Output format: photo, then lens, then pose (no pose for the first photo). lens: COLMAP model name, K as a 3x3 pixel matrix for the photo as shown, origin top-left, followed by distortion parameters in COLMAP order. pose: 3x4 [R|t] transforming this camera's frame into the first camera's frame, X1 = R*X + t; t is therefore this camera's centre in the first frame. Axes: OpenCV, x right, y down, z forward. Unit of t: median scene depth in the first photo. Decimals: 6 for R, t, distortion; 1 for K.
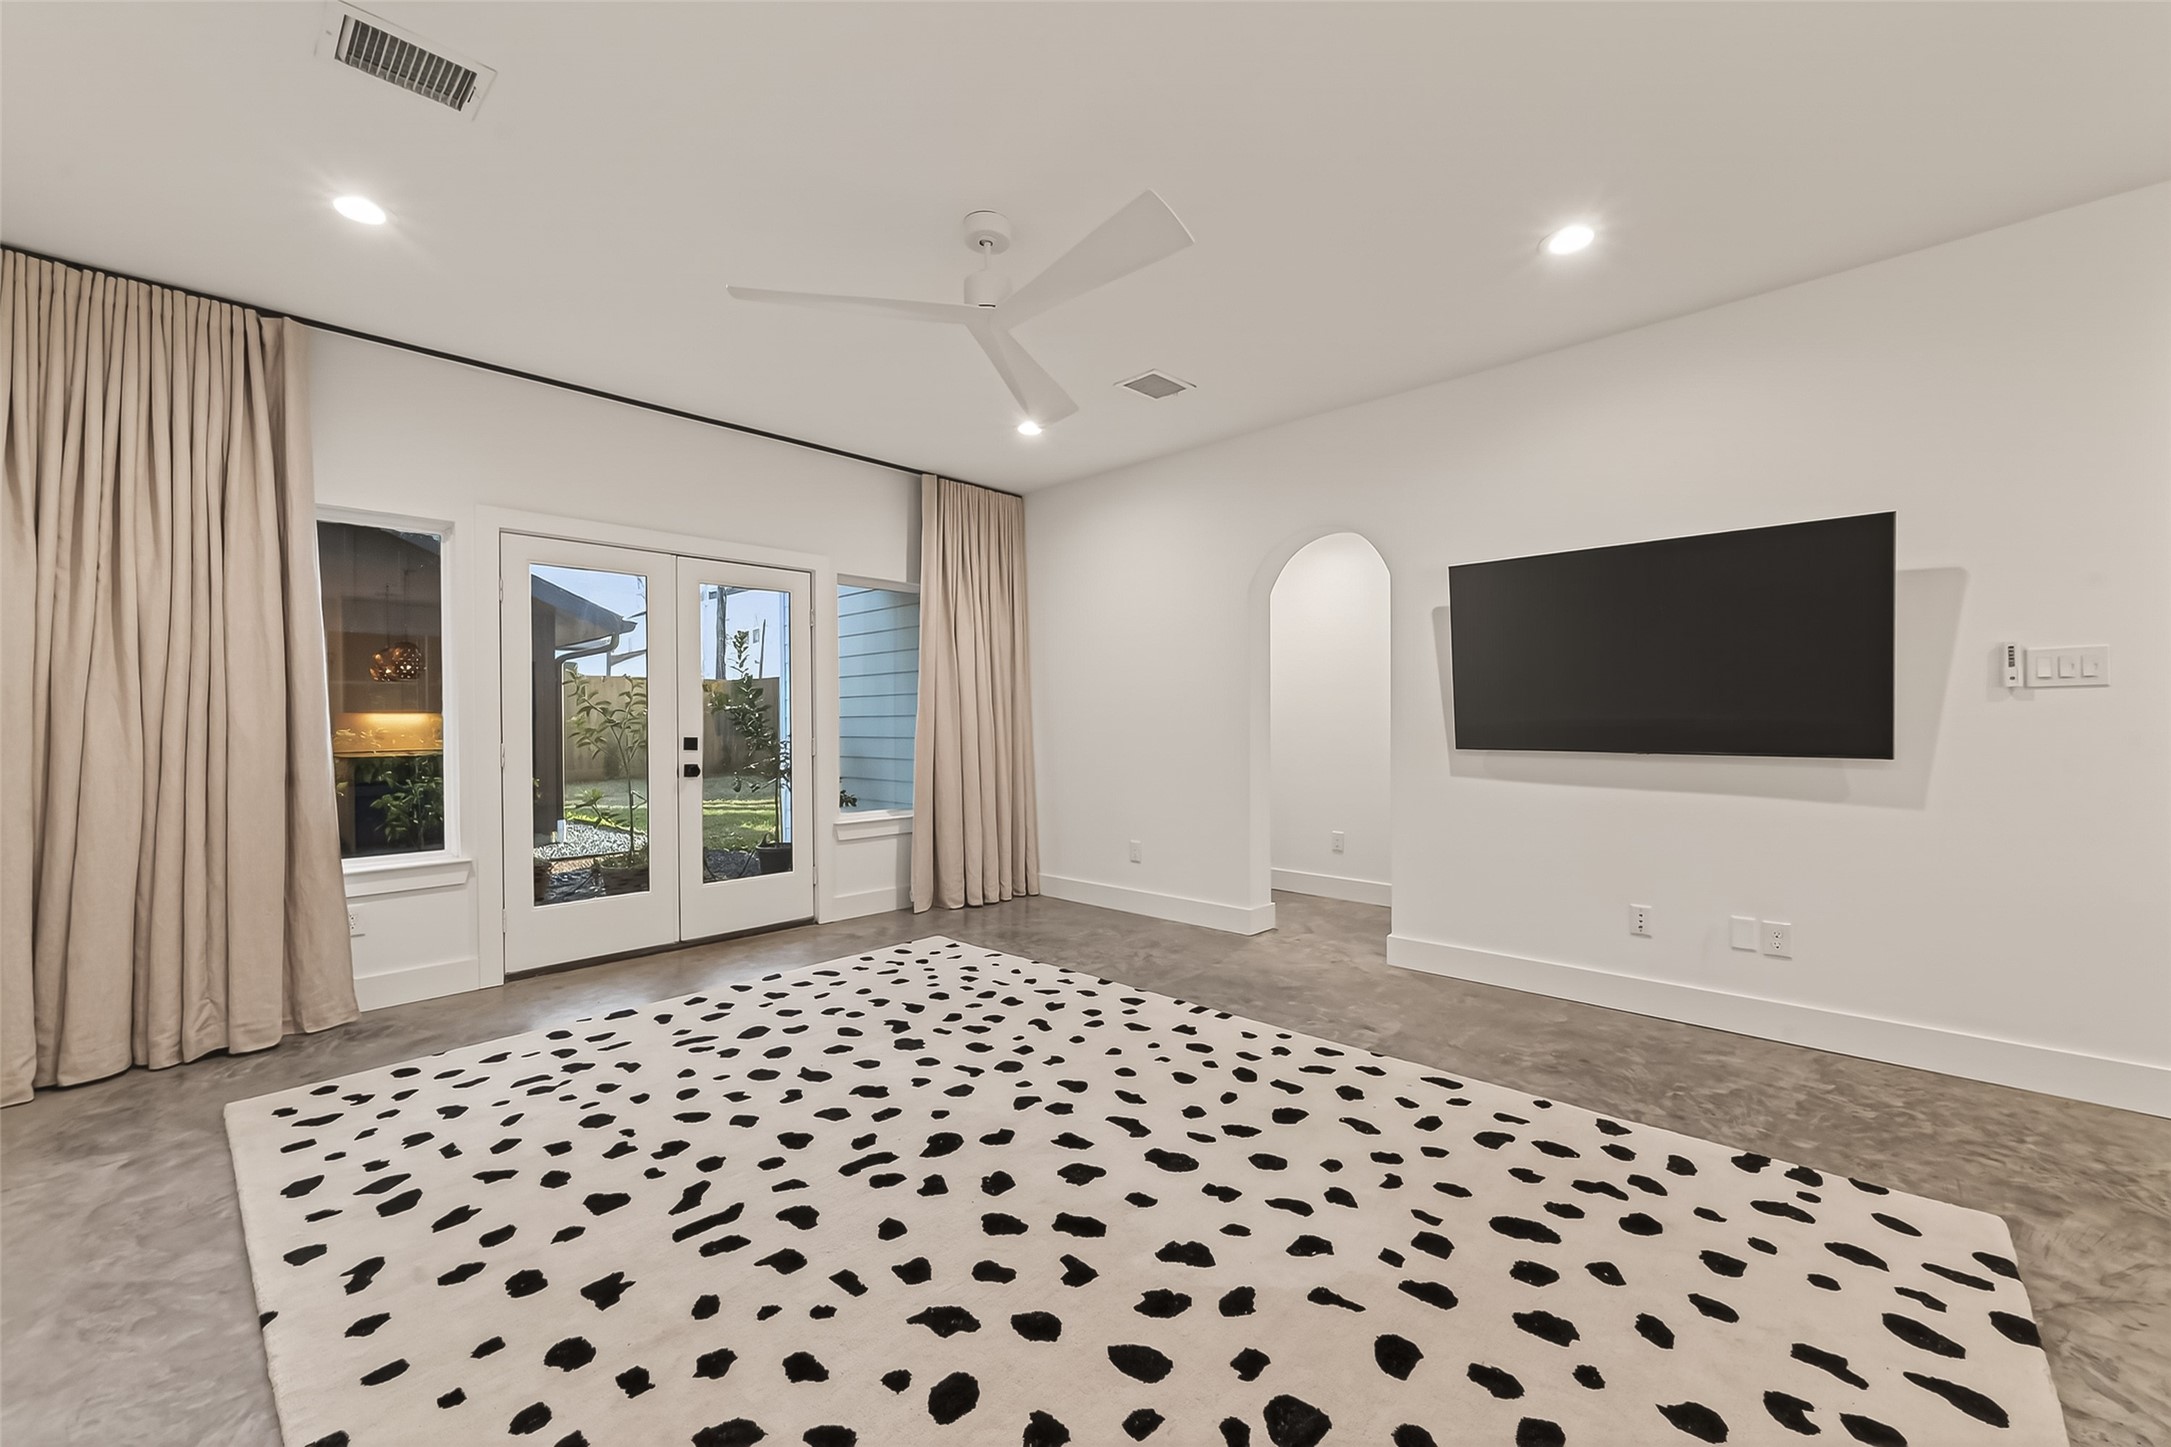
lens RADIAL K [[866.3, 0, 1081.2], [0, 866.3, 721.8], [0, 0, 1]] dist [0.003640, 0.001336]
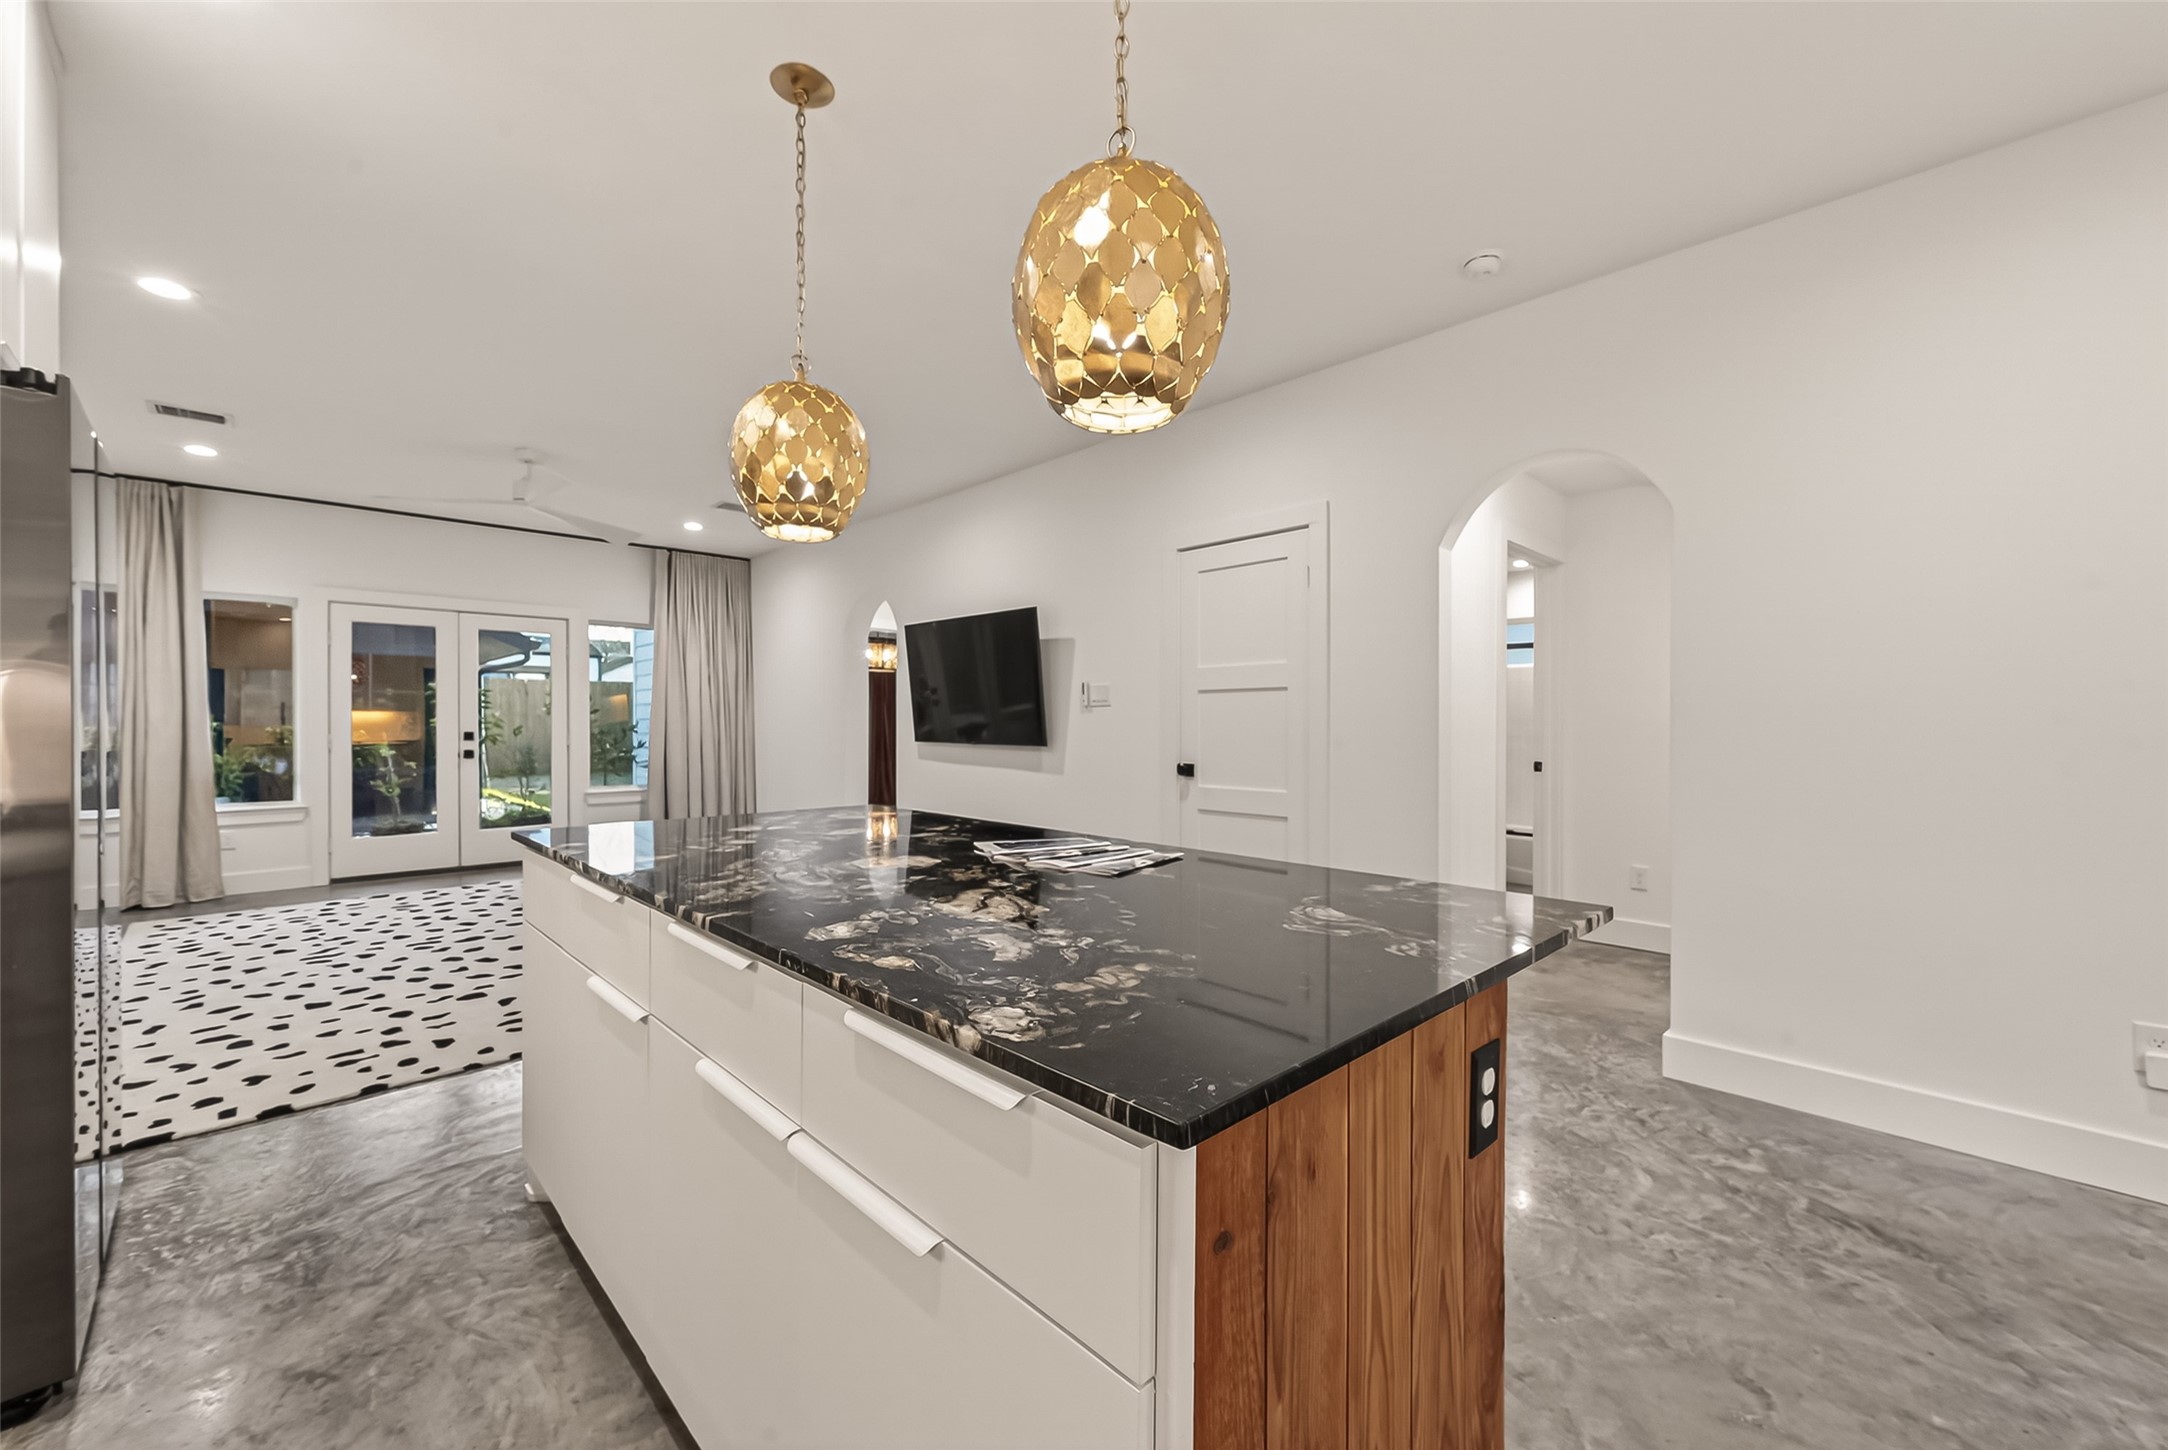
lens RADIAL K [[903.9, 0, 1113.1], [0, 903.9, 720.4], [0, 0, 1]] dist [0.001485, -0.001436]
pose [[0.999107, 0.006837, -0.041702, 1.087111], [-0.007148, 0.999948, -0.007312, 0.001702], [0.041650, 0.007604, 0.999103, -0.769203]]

* * * *

**Work required:** Omit the images; transcribe the listing verbatim.

**Task result:**
Output format: photo, then lens, then pose (no pose for the first photo). lens: COLMAP model name, K as a 3x3 pixel matrix for the photo as shown, origin top-left, followed by distortion parameters in COLMAP order. pose: 3x4 [R|t] transforming this camera's frame into the first camera's frame, X1 = R*X + t; t is therefore this camera's centre in the first frame. Axes: OpenCV, x right, y down, z forward. Unit of t: median scene depth in the first photo. Decimals: 6 for R, t, distortion; 1 for K.
lens RADIAL K [[866.3, 0, 1081.2], [0, 866.3, 721.8], [0, 0, 1]] dist [0.003640, 0.001336]
lens RADIAL K [[903.9, 0, 1113.1], [0, 903.9, 720.4], [0, 0, 1]] dist [0.001485, -0.001436]
pose [[0.999107, 0.006837, -0.041702, 1.087111], [-0.007148, 0.999948, -0.007312, 0.001702], [0.041650, 0.007604, 0.999103, -0.769203]]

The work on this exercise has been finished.